The Greek Orthodox Church in Palestine, the largest of the Christian denominations, had long been troubled by a conflict (“controversy”) between its all-Greek hierarchy and its Arab laity hinging on Arab demands for a larger role in church affairs. At the beginning of the Mandate, community leaders, reacting to British official and Greek ecclesiastical cooperation with Zionism, formally established an Arab Orthodox movement based on the structures and rhetoric of the Palestinian nationalist movement, effectively fusing the two causes. The movement received widespread (though not total) community support, but by the mid-1940s was largely overtaken by events and did not survive the 1948 war. The controversy, however, continues to negatively impact the community to this day.
During the British Mandate, the Greek Orthodox community of Palestine engaged in two bitter struggles: the national struggle with the British-supported Zionist movement for Palestine and the communal struggle with the Greek hierarchy for control of the church. By the end of the Mandate, both struggles had ended in defeat, with Palestine lost and Greek control of the church undiminished. This article focuses on the second of these struggles, while highlighting the links that joined them.
The conflict between the Greek hierarchy and the Arab laity and lower clergy within the Greek Orthodox church in Palestine, though arguably dating to the sixteenth century, acquired greater salience in the late Ottoman period. Orthodox Arabs vocally asserted demands for “Arabizing” the liturgy and church administration against a background of centralizing Ottoman reform, great-power rivalries, and widespread social, economic, and cultural change. Although these demands had evident political and nationalist overtones, it was not until the British Mandate that the Arab Orthodox leaders— already disproportionately prominent in the Palestinian national movement and cultural elite—adopted the organizational forms, rhetoric, and goals of the broader national movement.
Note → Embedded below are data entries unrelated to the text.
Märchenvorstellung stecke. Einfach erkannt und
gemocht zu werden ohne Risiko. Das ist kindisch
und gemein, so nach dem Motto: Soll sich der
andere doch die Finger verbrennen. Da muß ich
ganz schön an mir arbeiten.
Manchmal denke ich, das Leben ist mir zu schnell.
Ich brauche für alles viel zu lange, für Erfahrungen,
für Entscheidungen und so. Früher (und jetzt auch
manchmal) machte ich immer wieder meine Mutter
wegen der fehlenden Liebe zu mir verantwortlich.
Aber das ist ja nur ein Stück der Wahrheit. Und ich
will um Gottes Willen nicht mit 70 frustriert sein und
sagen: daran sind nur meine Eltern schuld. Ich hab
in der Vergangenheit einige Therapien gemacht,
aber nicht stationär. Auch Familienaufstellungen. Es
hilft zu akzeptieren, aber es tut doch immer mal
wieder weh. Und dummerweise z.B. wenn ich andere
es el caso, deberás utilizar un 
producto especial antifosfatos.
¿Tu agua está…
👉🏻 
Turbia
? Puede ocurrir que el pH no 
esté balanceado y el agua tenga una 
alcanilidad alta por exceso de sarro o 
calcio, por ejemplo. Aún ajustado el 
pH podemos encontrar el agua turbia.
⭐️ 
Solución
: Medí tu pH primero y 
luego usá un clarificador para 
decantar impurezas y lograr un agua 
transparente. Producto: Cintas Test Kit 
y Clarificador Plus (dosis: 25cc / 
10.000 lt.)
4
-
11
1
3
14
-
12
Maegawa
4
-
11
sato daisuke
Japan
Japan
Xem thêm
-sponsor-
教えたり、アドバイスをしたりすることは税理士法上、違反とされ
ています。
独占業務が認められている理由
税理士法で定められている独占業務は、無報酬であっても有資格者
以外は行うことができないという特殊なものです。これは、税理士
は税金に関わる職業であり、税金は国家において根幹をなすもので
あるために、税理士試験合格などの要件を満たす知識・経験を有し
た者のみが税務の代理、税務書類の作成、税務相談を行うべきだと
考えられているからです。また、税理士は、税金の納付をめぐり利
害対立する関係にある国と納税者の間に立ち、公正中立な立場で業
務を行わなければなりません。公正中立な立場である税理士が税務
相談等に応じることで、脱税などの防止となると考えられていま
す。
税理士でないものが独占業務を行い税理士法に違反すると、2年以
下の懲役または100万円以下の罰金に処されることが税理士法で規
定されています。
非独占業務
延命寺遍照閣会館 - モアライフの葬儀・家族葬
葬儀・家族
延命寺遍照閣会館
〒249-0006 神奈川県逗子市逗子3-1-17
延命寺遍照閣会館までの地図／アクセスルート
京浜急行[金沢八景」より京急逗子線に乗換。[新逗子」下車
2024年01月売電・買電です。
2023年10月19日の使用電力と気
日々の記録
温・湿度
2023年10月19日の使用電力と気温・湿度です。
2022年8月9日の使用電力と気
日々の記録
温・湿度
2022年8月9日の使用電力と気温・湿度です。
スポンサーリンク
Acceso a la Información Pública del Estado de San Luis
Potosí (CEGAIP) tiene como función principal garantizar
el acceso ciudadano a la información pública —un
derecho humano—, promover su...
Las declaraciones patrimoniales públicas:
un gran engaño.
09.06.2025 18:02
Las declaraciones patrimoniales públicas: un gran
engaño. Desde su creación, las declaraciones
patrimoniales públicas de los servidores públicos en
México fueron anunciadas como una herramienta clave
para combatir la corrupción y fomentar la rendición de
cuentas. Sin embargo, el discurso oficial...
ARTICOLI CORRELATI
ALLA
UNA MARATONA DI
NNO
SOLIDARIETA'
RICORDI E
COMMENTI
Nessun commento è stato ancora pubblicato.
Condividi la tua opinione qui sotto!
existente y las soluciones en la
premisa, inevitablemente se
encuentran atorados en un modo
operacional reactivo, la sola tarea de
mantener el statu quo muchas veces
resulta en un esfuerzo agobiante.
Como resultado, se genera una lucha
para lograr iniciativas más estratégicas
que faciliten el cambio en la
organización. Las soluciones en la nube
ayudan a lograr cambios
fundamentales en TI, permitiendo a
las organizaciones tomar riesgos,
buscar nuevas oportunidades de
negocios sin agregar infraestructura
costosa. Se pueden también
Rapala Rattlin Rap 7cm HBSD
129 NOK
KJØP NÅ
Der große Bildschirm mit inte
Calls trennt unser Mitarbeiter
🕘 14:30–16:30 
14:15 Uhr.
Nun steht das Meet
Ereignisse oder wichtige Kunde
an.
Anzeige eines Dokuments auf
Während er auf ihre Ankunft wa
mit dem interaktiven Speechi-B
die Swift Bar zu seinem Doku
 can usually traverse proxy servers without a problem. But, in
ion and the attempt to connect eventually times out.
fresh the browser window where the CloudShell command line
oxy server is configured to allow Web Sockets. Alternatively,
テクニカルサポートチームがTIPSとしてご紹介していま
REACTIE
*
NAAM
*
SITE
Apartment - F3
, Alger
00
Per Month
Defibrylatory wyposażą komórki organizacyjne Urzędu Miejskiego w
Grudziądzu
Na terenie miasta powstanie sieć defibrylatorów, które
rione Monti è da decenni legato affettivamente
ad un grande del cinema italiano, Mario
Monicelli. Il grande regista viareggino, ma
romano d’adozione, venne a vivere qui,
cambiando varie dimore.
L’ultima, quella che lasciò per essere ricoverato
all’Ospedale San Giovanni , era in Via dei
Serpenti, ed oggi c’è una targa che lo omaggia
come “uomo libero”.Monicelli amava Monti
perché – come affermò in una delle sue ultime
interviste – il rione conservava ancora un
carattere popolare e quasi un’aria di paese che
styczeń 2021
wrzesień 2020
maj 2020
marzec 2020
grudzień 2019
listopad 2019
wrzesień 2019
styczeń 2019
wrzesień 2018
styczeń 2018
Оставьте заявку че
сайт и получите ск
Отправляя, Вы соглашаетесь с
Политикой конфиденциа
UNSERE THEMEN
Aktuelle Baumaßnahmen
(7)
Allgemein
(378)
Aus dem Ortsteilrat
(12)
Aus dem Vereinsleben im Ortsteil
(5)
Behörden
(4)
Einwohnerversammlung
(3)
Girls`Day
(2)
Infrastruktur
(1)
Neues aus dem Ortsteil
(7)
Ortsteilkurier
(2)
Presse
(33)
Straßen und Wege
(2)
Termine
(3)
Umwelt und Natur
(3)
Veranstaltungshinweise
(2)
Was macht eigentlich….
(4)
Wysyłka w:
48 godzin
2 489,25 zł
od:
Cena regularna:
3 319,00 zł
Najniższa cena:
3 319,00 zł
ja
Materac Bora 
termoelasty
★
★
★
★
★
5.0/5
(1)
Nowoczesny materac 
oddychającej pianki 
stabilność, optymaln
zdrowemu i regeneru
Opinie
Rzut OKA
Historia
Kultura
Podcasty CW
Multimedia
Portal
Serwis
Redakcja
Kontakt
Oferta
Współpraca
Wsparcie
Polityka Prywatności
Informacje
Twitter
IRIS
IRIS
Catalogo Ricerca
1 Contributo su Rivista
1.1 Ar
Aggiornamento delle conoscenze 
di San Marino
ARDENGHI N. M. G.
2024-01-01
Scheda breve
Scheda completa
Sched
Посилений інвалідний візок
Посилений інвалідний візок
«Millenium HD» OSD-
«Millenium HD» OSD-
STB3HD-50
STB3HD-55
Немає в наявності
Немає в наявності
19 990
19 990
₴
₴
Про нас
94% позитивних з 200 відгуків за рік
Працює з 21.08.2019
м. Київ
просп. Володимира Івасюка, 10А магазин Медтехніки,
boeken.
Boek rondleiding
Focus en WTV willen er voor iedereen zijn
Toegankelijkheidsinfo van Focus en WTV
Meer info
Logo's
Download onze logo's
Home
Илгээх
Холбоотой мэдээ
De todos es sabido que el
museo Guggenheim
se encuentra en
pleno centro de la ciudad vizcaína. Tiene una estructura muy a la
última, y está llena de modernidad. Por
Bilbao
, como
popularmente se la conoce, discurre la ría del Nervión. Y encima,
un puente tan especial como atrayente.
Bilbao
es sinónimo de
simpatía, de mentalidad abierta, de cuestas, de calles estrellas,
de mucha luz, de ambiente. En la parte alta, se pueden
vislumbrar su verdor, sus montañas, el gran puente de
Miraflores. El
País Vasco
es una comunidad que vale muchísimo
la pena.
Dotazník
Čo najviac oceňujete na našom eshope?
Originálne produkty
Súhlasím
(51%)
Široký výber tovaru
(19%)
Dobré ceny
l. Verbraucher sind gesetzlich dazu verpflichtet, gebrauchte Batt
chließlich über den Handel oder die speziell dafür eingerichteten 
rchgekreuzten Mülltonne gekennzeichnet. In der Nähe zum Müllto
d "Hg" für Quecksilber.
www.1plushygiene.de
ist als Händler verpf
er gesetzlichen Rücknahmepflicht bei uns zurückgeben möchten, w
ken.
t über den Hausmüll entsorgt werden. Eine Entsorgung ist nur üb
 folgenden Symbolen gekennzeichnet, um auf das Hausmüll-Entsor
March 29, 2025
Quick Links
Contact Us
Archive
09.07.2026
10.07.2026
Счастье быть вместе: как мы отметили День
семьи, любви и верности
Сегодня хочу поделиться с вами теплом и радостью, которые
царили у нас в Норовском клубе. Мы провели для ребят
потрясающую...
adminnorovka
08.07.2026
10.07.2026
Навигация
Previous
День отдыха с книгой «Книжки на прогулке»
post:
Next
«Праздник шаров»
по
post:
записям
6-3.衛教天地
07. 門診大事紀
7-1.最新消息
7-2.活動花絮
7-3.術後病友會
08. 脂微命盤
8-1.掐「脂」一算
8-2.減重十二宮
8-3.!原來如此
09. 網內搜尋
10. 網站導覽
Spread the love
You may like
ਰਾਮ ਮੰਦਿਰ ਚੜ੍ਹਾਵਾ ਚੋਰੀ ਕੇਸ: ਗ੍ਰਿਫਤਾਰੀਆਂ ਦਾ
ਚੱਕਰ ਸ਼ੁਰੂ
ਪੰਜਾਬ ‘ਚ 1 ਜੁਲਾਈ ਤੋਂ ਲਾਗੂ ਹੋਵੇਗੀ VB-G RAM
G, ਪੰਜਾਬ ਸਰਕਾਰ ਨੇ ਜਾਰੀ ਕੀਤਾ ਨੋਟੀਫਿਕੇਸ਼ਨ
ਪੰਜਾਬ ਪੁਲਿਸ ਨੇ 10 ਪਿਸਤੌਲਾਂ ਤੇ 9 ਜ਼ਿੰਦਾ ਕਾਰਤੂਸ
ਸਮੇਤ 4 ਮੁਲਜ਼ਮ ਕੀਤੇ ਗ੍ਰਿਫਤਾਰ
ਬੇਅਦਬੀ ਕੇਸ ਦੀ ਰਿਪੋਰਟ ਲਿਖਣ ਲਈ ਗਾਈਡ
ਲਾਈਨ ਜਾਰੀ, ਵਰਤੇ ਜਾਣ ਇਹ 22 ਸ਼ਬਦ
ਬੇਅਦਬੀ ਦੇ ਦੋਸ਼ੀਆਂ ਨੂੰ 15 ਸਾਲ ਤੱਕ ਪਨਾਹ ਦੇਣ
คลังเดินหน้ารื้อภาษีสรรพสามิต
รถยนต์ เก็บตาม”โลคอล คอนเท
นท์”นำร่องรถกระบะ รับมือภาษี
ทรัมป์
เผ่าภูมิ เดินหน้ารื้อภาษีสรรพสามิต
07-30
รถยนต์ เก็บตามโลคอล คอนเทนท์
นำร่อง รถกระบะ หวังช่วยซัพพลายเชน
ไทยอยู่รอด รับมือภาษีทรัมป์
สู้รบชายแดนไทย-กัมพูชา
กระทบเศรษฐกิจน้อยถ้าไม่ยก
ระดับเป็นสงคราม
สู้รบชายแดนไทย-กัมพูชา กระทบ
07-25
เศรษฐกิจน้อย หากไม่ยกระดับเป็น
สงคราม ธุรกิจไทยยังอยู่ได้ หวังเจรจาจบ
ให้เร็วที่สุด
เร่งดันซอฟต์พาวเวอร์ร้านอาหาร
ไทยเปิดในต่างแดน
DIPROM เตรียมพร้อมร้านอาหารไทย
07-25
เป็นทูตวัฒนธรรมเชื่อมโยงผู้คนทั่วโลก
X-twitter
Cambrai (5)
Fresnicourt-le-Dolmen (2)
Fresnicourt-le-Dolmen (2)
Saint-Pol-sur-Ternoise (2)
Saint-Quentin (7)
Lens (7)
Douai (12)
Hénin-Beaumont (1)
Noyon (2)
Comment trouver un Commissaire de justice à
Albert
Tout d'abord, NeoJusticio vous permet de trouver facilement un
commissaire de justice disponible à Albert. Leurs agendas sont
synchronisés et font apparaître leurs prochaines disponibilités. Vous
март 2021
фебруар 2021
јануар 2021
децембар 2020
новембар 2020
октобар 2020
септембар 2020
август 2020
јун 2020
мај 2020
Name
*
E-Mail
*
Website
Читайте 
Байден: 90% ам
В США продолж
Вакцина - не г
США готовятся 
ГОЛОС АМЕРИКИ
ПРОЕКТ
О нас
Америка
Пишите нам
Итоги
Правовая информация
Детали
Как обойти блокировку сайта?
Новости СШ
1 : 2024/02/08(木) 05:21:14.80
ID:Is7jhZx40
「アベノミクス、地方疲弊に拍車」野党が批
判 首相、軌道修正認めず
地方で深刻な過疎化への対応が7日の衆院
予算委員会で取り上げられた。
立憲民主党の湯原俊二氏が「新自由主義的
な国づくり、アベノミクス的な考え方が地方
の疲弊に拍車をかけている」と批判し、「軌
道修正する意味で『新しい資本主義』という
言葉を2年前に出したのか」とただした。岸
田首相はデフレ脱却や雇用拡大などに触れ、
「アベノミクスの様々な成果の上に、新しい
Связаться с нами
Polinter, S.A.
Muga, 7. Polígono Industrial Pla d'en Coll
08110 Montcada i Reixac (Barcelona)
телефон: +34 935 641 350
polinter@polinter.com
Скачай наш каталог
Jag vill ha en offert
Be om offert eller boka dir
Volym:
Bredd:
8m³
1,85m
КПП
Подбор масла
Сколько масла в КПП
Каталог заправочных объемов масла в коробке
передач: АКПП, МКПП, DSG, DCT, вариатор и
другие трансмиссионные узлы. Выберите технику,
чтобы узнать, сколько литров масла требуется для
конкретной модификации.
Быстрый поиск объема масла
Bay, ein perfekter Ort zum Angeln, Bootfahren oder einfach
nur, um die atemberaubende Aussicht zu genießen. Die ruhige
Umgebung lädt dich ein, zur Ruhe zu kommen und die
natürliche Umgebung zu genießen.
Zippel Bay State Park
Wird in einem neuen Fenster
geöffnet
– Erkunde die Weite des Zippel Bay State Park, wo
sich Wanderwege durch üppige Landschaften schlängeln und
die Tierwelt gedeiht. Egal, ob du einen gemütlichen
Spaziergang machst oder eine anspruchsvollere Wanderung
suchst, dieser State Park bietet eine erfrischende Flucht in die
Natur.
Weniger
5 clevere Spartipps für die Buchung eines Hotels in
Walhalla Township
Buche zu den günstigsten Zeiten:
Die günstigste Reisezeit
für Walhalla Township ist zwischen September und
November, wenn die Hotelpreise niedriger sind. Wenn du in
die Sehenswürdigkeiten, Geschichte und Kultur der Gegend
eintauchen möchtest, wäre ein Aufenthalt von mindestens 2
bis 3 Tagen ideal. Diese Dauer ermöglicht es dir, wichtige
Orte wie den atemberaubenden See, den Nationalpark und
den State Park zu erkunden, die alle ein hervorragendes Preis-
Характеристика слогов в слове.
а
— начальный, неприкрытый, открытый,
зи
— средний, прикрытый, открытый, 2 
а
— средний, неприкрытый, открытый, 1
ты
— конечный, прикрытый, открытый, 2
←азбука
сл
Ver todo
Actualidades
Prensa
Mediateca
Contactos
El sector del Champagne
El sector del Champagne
The question of the political self-identification of the Orthodox community (or, indeed, the Christian communities generally) has been neglected in academic writings on Palestinian nationalism. The only scholarly work devoted solely to the question of Arab Christian political activity during the Mandate period, that of Daphne Tsimhoni, views any Arab Christian political participation as perpetually conditional on an acceptance of “the marginal and secondary position to which they were doomed as the result of being a religious minority group.” This assumption that there was a fundamental, permanent, and unchanging divide between Palestinian Muslims and Christians, and the concomitant treatment of Christians as an essentialized and unproblematic category, needs challenging. More recently, such scholars as Issa Khalaf, Rashid Khalidi, and Ted Swedenburg have emphasized the multiple identities of Palestinians during the Mandate, but none have focused on the mechanics of the construction of new Christian communal identities or how they were deployed politically.
This article uses the records of the Arab Orthodox Congresses, correspondence with the Mandate government, and contemporary journalism to argue that, during the Mandate, Arab Orthodox movement leaders adopted a newly politicized language, organization, and approach in an attempt to recast the Orthodox community and cause as central to Palestinian nationalism. Although the politicization of the Orthodox cause met with some dissent from prominent Orthodox figures, the alignment of the Orthodox and Palestinian national movements repositioned the Orthodox Christian minority as an integral part of the post-Ottoman Palestinian political landscape.
The Orthodox Community and the History of the Controversy
In 1922, Christians constituted 9.6 percent of the population of Mandate Palestine, of which the Greek Orthodox community, as the largest Christian denomination, made up nearly half. Orthodox Arabs were more integrated with the Muslim population than any other Christian denomination, with a long history of social and political coexistence and interaction between the two. With large numbers in rural areas, Orthodox Arabs often shared festivals and holidays with their Muslim neighbors, and their leaders tended to be well-educated, middle-class professionals, especially prominent in journalism, medicine, and education. In the late Ottoman period, the two communities’ elites began to constitute a new kind of modern urban middle class in Palestine. Politically active Orthodox were highly visible in the nascent nationalist movement then developing in Palestine.